Set of tasks =>
(A) In the article on California's toxic home product guidelines, how long is the public comment period before the guidelines are finalized?
(B) Quote the article on California's toxic home product guidelines from "Guidelines help ID" to "of the year.".

Supplied text =>
Guidelines help ID toxic home products | San Francisco Chronicle
Stephanie M. Lee
August 8, 2012
California has taken a significant step toward providing residents with information about hazardous chemicals in products under a far-reaching law designed to improve consumer health and safety.
On Friday, the state’s Department of Toxic Substances Control, the agency charged with regulating toxic substances, released its final proposals intended to help people identify harmful chemicals in household products and encourage businesses to adopt safer alternatives to them.
The guidelines are required by a 2008 green-chemistry law that was among the first of its kind in the nation. They are expected to be finalized after a 45-day public comment period and take effect by the end of the year.
“While these are groundbreaking for California, we are certainly not standing alone,” said Debbie Raphael, the agency’s director. “People across the globe, and certainly across the United States, are interested in finding out about the kinds of chemicals being used in their consumer products.”
The agency has chosen to regulate 1,200 chemicals found in household goods and identified as hazardous by scientific and governmental organizations, such as the U.S. Environmental Protection Agency and the International Agency for Research on Cancer.

Dataset extract =>
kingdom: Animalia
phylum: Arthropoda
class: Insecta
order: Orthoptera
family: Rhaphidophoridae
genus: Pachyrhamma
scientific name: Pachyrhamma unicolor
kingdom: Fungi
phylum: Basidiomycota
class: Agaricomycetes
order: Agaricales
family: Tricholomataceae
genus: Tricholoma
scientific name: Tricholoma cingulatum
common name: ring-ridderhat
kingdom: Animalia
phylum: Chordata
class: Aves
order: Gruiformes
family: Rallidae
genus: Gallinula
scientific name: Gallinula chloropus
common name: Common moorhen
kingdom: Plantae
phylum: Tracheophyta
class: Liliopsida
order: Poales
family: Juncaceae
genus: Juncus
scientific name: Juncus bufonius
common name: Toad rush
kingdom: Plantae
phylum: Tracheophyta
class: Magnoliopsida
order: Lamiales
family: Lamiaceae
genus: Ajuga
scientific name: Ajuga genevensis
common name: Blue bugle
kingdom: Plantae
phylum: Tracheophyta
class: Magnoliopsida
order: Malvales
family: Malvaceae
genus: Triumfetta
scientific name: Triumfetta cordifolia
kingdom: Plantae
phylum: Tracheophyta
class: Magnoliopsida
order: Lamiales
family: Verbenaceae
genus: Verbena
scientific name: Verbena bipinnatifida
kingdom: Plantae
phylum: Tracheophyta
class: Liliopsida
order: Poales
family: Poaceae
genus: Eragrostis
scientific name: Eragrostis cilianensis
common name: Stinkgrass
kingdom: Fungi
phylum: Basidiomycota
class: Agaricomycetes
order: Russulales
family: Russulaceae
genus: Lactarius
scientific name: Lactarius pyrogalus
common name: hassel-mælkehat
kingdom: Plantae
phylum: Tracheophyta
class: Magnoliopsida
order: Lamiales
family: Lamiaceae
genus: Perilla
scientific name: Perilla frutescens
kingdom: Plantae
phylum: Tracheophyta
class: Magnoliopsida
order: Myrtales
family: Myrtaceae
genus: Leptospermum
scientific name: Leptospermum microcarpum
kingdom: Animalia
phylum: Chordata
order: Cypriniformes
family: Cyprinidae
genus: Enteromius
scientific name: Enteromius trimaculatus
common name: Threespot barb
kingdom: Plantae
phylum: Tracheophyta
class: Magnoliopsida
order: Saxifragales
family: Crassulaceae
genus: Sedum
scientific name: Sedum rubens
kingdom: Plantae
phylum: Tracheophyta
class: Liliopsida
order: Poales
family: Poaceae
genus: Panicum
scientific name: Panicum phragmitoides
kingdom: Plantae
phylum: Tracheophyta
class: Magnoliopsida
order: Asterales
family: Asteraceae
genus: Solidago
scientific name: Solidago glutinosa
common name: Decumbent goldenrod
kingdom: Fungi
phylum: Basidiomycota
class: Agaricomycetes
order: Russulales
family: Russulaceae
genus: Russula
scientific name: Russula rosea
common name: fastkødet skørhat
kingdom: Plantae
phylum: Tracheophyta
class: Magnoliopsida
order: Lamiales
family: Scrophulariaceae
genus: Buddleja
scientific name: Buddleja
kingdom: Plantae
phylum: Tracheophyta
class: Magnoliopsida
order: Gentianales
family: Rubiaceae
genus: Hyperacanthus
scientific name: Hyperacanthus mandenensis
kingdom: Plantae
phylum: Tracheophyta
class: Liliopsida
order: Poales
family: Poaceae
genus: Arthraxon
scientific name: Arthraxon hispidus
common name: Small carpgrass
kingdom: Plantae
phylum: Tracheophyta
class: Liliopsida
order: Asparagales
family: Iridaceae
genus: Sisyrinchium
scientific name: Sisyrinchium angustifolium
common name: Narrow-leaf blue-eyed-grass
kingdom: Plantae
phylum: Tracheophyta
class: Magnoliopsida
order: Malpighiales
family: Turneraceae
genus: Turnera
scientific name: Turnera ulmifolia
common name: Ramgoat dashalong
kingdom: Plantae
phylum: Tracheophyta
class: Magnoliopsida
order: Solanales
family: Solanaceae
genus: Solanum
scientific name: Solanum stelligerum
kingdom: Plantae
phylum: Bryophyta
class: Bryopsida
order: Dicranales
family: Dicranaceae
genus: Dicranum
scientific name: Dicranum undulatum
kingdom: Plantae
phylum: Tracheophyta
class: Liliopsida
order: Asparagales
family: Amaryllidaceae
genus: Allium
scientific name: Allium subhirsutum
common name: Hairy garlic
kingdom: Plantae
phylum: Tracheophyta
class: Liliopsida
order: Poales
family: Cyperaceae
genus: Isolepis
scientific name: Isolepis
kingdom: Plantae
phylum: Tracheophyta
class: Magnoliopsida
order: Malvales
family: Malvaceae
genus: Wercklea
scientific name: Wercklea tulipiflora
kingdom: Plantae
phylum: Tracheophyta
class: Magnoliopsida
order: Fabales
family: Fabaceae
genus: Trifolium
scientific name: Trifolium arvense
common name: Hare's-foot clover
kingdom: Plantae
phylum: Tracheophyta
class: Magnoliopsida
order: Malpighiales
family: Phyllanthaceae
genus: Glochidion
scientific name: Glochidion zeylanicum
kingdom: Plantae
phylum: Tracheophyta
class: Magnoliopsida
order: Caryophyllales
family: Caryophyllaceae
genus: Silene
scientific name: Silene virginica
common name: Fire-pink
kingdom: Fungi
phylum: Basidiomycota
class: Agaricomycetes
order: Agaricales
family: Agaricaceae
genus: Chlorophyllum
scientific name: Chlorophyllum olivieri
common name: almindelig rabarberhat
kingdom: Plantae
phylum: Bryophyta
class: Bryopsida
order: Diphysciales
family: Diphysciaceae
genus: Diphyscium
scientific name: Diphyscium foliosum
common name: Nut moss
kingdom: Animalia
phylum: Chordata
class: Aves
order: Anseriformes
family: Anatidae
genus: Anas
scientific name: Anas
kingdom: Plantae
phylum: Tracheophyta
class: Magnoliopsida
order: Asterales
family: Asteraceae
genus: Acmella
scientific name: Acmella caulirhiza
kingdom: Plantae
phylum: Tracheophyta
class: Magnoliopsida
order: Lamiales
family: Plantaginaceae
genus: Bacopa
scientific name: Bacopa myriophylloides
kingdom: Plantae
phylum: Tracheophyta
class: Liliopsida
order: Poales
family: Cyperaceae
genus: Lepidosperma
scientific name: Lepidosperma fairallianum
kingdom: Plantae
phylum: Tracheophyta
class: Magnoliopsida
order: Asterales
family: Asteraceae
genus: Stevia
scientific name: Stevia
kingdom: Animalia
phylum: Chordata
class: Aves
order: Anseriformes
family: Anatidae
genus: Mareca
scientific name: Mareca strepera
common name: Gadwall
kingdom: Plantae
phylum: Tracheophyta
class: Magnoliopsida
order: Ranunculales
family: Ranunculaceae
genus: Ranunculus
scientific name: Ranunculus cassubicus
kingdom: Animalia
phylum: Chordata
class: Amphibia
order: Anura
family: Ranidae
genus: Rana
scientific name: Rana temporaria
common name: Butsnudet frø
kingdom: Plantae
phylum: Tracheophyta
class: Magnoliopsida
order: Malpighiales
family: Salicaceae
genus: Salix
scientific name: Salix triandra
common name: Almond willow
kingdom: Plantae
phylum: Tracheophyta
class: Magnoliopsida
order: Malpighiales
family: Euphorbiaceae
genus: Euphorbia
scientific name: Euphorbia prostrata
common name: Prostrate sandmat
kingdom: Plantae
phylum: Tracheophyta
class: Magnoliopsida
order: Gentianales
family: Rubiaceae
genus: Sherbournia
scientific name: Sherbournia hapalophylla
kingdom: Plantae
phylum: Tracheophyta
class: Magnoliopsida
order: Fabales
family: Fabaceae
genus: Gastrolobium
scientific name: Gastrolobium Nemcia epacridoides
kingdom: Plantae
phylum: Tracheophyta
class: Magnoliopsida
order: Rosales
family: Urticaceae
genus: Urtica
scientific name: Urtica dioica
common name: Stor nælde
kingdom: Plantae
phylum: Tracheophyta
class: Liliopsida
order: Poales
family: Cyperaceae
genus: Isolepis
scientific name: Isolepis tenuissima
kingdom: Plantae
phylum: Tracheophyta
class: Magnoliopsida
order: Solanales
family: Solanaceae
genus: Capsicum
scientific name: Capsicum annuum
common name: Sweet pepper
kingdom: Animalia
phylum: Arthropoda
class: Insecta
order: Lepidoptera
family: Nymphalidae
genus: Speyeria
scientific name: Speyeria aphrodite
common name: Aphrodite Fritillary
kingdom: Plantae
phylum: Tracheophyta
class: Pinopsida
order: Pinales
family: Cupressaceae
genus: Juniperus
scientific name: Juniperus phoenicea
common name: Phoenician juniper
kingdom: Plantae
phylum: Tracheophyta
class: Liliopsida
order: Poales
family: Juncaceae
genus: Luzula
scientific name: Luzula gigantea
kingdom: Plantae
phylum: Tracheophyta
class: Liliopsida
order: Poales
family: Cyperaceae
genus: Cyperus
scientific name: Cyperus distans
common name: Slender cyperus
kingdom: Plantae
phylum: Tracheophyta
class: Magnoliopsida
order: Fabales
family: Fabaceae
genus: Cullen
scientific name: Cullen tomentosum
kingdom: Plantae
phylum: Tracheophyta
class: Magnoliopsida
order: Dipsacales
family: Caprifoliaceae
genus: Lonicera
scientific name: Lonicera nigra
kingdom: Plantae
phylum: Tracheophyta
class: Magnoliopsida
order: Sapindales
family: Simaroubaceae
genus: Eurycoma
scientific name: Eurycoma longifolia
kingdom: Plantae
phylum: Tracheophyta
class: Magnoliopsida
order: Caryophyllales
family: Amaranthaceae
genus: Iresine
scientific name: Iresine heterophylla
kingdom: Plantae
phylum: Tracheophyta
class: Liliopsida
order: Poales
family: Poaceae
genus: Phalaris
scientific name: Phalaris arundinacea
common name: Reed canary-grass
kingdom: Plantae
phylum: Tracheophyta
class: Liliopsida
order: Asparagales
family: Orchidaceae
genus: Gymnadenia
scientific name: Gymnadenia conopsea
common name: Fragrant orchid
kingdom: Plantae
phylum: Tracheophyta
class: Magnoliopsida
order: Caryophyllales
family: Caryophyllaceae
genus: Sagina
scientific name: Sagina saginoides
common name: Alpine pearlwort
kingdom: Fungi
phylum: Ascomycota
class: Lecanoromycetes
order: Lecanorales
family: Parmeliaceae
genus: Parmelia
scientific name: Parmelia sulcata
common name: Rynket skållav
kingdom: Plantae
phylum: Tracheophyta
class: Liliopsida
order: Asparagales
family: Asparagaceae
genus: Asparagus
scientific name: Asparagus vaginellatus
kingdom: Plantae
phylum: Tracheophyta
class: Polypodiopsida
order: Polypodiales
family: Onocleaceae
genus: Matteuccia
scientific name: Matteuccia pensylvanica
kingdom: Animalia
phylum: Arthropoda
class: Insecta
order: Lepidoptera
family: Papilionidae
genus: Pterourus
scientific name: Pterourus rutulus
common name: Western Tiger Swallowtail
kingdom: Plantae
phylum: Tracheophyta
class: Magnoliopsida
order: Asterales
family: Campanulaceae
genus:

Task-by-task answers =>
(A) 45 days

(B)
Guidelines help ID toxic home products | San Francisco Chronicle
Stephanie M. Lee
August 8, 2012
California has taken a significant step toward providing residents with information about hazardous chemicals in products under a far-reaching law designed to improve consumer health and safety.
On Friday, the state’s Department of Toxic Substances Control, the agency charged with regulating toxic substances, released its final proposals intended to help people identify harmful chemicals in household products and encourage businesses to adopt safer alternatives to them.
The guidelines are required by a 2008 green-chemistry law that was among the first of its kind in the nation. They are expected to be finalized after a 45-day public comment period and take effect by the end of the year.